In the present case, lung cancer and tuberculoma were included in the differential diagnosis of SPN prior to the definitive diagnosis of MAC-SPN. Distinguishing MAC from tuberculoma in cases involving an SPN is very difficult. In a report of 26 patients with tuberculoma and 15 patients with MAC-SPN [8], 10 of the patients with MAC-SPN were initially diagnosed with tuberculoma and administered antituberculous medications. The patients with MAC-SPN were older and had higher maximum SUV in PET than the patients with tuberculoma. In 9 cases of nontuberculous mycobacterium (NTM) presenting as an SPN [79], the mean maximum SUV on FDG-PET was 8.6 (range: 4.4–13.2). Therefore, the maximum SUV in the present case (13.9) was higher than that observed in previous reports. Ruling out lung cancer should be undertaken with great care, as the coexistence of lung cancer and MAC pulmonary disease has been reported [2, 14]. FDG-PET is reportedly useful for evaluating disease activity and monitoring the therapeutic response in patients with NTM lung disease [15], indicating that high activity of MAC-SPN could cause pleurisy, as observed in the present case.
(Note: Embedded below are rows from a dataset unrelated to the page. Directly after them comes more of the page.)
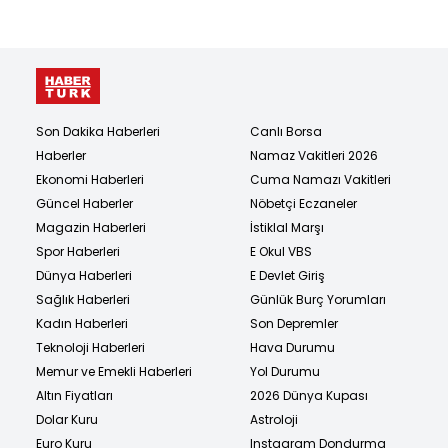
Son Dakika Haberleri
Canlı Borsa
Haberler
Namaz Vakitleri 2026
Ekonomi Haberleri
Cuma Namazı Vakitleri
Güncel Haberler
Nöbetçi Eczaneler
Magazin Haberleri
İstiklal Marşı
Spor Haberleri
E Okul VBS
Dünya Haberleri
E Devlet Giriş
Sağlık Haberleri
Günlük Burç Yorumları
Kadın Haberleri
Son Depremler
Teknoloji Haberleri
Hava Durumu
Memur ve Emekli Haberleri
Yol Durumu
Altın Fiyatları
2026 Dünya Kupası
Dolar Kuru
Astroloji
Euro Kuru
Instagram Dondurma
In the present case, surgical resection of MAC-SPN was performed, and we plan to initiate anti-MAC chemotherapy once the adverse effects have abated, although the significance of chemotherapy for MAC-SPN following surgical resection remains controversial. In the literature, of 45 patients with MAC lung disease presenting as an SPN, surgical resection was performed in 16 patients. Of the 14 patients who were administered anti-MAC chemotherapy after the surgical resection, none experienced recurrence; however, this was also true for the remaining 2 patients who were not administered anti-MAC chemotherapy [15, 7]. Chemotherapy for MAC-SPN without surgical resection has also been reported as effective, with the size of the SPN decreasing in 9 of 10 patients undergoing anti-MAC chemotherapy [10]. In 15 patients with MAC-SPN, 5 did not undergo any treatment, and the size of the SPN decreased spontaneously in 3 patients, was unchanged in 1 patient, and increased in 1 patient. Anti-MAC chemotherapy was eventually initiated in 2 of these 5 patients [8]. Therefore, anti-MAC chemotherapy can be withheld until the size of an SPN increases, even without surgical therapy.

Conclusion

We report a case with MAC-SPN with high-intensity FDG uptake and histologically confirmed pleurisy. MAC should be considered in the differential diagnosis of an SPN, even for patients who experience persistent chest pain. Surgical resection with video-assisted thoracoscopic surgery is a reasonable approach to the diagnosis and treatment of MAC-SPN with possible malignancy, as MAC can be diagnosed using resected lung tissue culture with histological confirmation.

Consent

Written informed consent was obtained from the patient for publication of this case report and accompanying images. A copy of the written consent is available for review by the Editor-in-Chief of this journal.